◆ **Activity list**:
• A. Transcribe the curriculum passage below from "The Broadcast Communication" up to and including "texts, and audiences.".
• B. Name each required course that, according to the curriculum passage below, was instituted in the revision.

*** Opening of Extract ***

The Broadcast Communication undergraduate curriculum was last revised in 2018 and was implemented the same year. This revision saw the design of more holistic production courses, where research processes and production flows from concept to execution became fundamental in teaching audio and visual production. Three-unit radio and television production courses were revised into six-unit core courses to intensify the role of each creative component (brainstorming, research, scriptwriting, editing, etc.) in the larger context of broadcast production flows. The revision also included the institution of the Political Economy of Broadcast Media, Analysis of Broadcast Texts, and Audience Studies. These three required courses equip students with critical theories and research approaches to analyzing broadcast media organizations and institutions, texts, and audiences.

*** Close of Extract ***
*** Opening of Dataset content ***

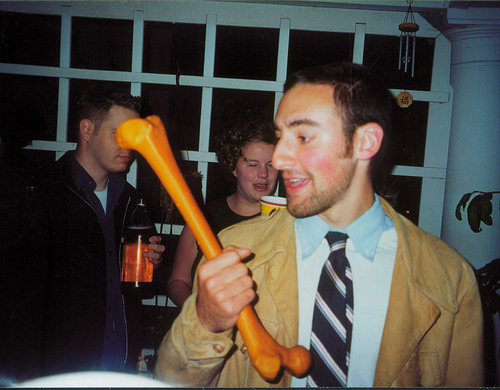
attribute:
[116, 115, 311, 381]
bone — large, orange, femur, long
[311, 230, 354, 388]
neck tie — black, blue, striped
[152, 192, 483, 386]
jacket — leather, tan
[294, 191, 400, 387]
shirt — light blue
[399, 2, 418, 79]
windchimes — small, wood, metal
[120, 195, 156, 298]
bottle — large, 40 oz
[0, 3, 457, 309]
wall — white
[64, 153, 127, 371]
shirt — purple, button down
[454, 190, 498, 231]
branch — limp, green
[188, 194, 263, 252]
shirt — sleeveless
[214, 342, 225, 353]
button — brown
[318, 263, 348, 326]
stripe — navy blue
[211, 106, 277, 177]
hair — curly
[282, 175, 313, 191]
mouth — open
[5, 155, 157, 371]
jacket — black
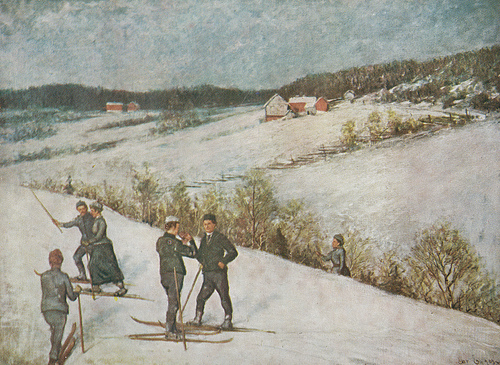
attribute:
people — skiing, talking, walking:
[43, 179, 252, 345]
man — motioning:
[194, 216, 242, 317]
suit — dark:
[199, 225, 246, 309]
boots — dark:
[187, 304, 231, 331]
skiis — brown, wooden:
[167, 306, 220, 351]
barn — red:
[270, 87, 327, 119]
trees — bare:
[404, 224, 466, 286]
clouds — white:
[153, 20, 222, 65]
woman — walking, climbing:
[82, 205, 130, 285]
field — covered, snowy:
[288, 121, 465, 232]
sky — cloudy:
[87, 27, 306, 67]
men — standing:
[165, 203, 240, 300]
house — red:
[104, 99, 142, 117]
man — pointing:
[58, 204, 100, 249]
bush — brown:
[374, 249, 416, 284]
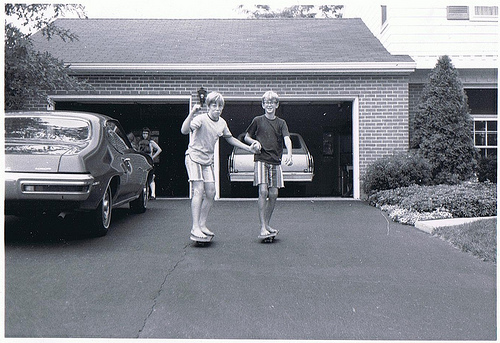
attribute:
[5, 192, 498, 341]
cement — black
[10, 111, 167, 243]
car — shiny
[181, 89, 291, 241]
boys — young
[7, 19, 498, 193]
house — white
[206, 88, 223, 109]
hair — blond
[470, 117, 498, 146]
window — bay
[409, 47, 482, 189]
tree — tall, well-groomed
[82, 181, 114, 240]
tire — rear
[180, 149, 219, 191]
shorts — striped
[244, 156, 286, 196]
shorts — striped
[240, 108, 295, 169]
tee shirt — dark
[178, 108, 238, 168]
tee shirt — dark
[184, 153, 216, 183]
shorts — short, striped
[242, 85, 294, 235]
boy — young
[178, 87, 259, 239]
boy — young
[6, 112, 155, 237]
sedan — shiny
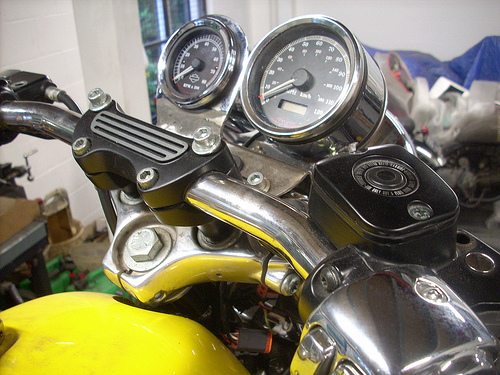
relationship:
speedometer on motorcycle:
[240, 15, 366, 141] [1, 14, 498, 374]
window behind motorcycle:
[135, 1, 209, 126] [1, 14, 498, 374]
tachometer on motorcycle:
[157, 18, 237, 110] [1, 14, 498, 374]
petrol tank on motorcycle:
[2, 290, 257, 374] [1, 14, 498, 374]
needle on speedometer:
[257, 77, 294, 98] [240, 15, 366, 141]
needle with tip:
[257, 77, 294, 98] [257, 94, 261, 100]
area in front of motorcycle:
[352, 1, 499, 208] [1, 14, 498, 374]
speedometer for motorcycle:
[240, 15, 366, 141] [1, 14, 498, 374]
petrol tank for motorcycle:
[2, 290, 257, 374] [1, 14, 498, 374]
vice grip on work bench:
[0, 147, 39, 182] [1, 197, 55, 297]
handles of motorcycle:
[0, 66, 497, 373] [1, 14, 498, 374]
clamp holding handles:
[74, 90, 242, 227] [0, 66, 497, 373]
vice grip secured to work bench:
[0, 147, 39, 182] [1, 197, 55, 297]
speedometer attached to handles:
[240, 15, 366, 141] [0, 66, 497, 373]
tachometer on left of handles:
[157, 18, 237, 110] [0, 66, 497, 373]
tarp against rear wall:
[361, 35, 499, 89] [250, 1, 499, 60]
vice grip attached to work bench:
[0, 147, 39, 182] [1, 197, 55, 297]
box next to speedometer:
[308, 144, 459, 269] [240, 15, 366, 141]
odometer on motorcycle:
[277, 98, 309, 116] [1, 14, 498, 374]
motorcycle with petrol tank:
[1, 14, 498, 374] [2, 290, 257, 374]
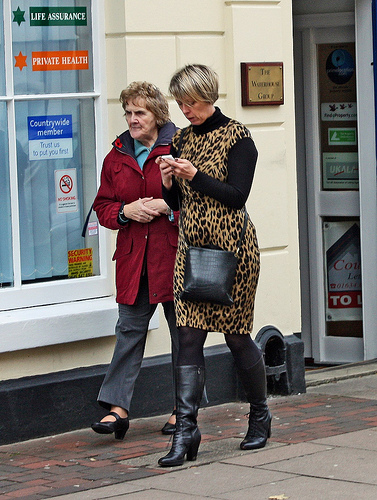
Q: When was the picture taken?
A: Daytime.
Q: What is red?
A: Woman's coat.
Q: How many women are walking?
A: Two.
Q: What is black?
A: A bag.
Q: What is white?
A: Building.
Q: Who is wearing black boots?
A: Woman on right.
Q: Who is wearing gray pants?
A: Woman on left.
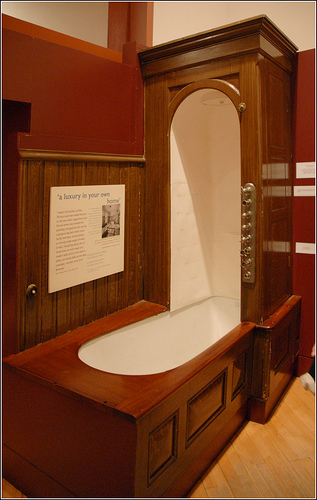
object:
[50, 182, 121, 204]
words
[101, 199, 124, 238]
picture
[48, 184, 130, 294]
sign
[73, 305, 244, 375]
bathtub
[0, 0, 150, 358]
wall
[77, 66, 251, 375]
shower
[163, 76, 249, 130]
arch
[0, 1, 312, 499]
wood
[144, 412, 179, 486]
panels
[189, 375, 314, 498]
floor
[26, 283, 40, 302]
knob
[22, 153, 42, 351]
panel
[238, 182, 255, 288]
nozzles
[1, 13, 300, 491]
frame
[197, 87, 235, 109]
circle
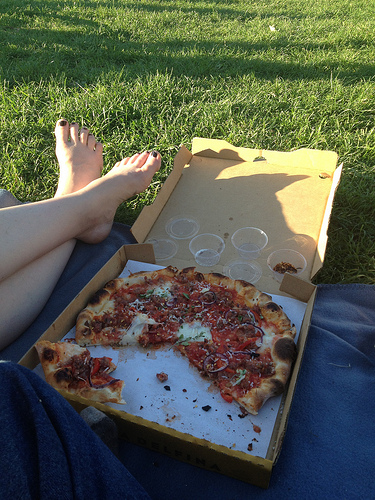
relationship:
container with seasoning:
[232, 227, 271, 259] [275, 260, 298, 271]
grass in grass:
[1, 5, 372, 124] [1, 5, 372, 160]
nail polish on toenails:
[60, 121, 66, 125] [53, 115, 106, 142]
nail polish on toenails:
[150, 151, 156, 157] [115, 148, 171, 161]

*** Close of Dataset content ***
*** Opening of Dataset content ***

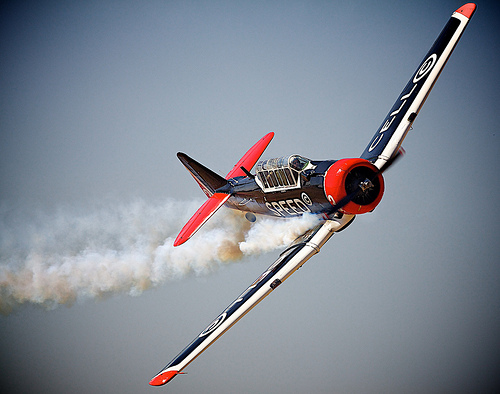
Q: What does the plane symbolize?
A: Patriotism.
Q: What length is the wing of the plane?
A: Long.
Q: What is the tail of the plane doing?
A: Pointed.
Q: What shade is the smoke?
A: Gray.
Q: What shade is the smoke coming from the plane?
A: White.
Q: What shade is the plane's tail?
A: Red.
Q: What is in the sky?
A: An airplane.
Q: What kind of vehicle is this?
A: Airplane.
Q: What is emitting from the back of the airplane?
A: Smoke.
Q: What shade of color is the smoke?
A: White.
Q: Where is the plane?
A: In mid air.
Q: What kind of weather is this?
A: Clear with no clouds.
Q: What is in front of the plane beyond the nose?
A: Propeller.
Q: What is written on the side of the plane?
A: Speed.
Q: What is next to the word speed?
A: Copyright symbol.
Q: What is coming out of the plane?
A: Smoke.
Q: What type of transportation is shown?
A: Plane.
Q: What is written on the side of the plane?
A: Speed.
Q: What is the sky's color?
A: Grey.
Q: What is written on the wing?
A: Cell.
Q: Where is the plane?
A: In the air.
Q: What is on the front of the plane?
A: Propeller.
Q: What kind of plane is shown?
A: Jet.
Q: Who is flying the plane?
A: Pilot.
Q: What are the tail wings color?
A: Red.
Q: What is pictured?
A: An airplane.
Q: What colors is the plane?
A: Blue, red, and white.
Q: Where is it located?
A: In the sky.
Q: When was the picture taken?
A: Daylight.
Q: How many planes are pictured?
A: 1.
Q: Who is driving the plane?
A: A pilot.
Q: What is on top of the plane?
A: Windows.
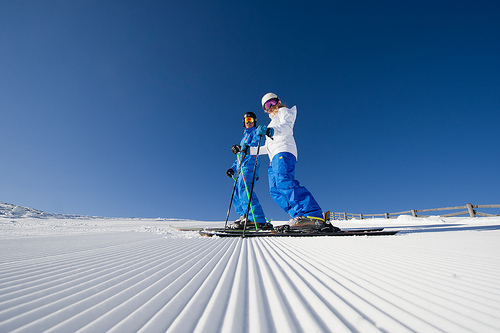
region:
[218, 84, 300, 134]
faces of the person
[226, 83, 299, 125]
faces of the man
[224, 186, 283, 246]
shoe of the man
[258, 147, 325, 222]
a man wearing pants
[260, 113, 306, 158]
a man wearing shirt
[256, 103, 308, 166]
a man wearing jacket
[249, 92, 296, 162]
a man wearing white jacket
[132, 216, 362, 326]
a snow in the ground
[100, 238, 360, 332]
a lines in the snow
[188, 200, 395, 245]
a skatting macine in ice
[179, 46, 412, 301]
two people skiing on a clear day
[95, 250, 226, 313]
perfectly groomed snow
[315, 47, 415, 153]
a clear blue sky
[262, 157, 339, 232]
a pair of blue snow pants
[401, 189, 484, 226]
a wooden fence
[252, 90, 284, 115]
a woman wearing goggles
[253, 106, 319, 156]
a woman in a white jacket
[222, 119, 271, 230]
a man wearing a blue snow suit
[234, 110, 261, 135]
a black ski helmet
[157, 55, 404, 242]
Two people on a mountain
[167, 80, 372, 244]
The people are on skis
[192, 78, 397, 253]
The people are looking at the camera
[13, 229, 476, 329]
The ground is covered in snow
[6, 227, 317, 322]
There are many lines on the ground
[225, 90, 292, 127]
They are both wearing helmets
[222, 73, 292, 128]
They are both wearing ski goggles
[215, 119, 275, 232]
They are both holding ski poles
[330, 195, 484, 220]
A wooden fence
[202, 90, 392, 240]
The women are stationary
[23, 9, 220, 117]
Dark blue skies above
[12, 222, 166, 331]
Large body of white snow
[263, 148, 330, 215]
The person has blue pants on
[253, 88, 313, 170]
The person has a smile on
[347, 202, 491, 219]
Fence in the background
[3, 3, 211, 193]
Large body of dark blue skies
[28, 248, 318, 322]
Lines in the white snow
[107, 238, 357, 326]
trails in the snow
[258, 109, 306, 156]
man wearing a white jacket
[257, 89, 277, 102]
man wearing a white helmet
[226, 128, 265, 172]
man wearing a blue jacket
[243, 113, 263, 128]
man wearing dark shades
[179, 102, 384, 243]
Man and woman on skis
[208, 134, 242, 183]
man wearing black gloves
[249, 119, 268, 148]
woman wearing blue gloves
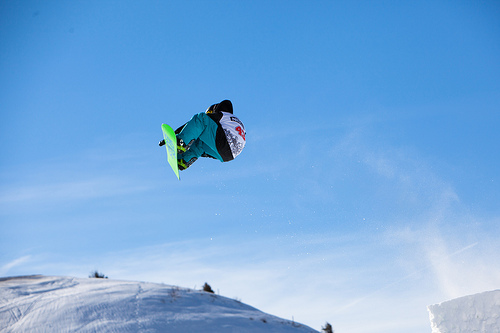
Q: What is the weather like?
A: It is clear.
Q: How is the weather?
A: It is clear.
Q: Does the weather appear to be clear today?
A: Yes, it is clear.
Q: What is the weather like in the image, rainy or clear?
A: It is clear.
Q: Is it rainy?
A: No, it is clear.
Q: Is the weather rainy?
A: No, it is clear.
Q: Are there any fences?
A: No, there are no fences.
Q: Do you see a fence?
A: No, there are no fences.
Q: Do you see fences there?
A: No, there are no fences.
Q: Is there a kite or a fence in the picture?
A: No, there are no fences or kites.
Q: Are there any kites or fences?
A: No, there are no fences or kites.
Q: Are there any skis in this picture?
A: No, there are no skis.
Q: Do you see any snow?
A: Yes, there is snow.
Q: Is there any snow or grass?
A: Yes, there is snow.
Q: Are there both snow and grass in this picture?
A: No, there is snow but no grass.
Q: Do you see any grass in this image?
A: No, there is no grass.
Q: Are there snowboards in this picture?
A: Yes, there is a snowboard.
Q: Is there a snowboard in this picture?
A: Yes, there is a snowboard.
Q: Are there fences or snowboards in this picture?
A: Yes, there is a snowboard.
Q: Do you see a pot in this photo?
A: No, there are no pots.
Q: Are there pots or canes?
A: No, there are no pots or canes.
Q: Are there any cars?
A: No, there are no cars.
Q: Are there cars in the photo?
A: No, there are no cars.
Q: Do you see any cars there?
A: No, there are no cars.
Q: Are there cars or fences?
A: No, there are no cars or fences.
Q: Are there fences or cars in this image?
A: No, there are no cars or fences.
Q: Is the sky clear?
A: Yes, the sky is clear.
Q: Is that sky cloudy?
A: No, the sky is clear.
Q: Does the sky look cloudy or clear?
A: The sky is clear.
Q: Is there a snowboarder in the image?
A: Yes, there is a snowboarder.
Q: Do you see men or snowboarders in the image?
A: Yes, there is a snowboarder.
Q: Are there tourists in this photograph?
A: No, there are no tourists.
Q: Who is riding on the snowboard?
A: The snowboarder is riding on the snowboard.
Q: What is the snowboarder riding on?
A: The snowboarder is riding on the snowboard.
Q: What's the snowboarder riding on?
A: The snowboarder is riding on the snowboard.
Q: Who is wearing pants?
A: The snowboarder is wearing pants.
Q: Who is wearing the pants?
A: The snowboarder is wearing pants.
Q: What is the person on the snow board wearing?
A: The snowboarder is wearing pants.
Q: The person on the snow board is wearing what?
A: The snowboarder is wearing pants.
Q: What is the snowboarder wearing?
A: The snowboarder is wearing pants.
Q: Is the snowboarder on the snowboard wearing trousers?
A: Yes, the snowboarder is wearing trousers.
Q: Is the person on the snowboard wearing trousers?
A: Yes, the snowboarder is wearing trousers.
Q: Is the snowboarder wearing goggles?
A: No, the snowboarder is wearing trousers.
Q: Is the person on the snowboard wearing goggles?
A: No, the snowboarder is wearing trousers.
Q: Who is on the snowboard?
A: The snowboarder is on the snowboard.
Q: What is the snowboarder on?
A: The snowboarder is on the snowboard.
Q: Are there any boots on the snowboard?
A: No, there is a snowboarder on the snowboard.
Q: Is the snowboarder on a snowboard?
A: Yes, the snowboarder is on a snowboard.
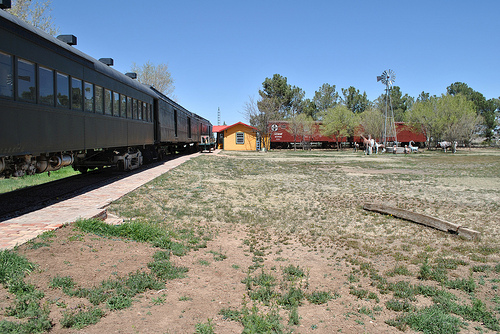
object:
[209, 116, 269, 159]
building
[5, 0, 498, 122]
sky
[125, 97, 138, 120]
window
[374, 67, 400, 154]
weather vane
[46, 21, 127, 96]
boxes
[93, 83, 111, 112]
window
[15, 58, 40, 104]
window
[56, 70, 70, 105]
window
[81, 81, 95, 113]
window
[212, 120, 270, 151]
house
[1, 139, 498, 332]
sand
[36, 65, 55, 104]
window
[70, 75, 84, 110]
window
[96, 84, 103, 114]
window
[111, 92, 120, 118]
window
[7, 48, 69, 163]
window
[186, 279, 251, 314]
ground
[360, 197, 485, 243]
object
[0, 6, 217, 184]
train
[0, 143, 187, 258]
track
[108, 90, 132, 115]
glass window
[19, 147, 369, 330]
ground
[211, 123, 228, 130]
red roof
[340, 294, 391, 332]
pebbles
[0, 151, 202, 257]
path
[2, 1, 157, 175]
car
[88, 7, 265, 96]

*** Close of Dataset content ***

◆ **Numbered answers**:
• A.
The Broadcast Communication undergraduate curriculum was last revised in 2018 and was implemented the same year. This revision saw the design of more holistic production courses, where research processes and production flows from concept to execution became fundamental in teaching audio and visual production. Three-unit radio and television production courses were revised into six-unit core courses to intensify the role of each creative component (brainstorming, research, scriptwriting, editing, etc.) in the larger context of broadcast production flows. The revision also included the institution of the Political Economy of Broadcast Media, Analysis of Broadcast Texts, and Audience Studies. These three required courses equip students with critical theories and research approaches to analyzing broadcast media organizations and institutions, texts, and audiences.

• B.
Political Economy of Broadcast Media
Analysis of Broadcast Texts
Audience Studies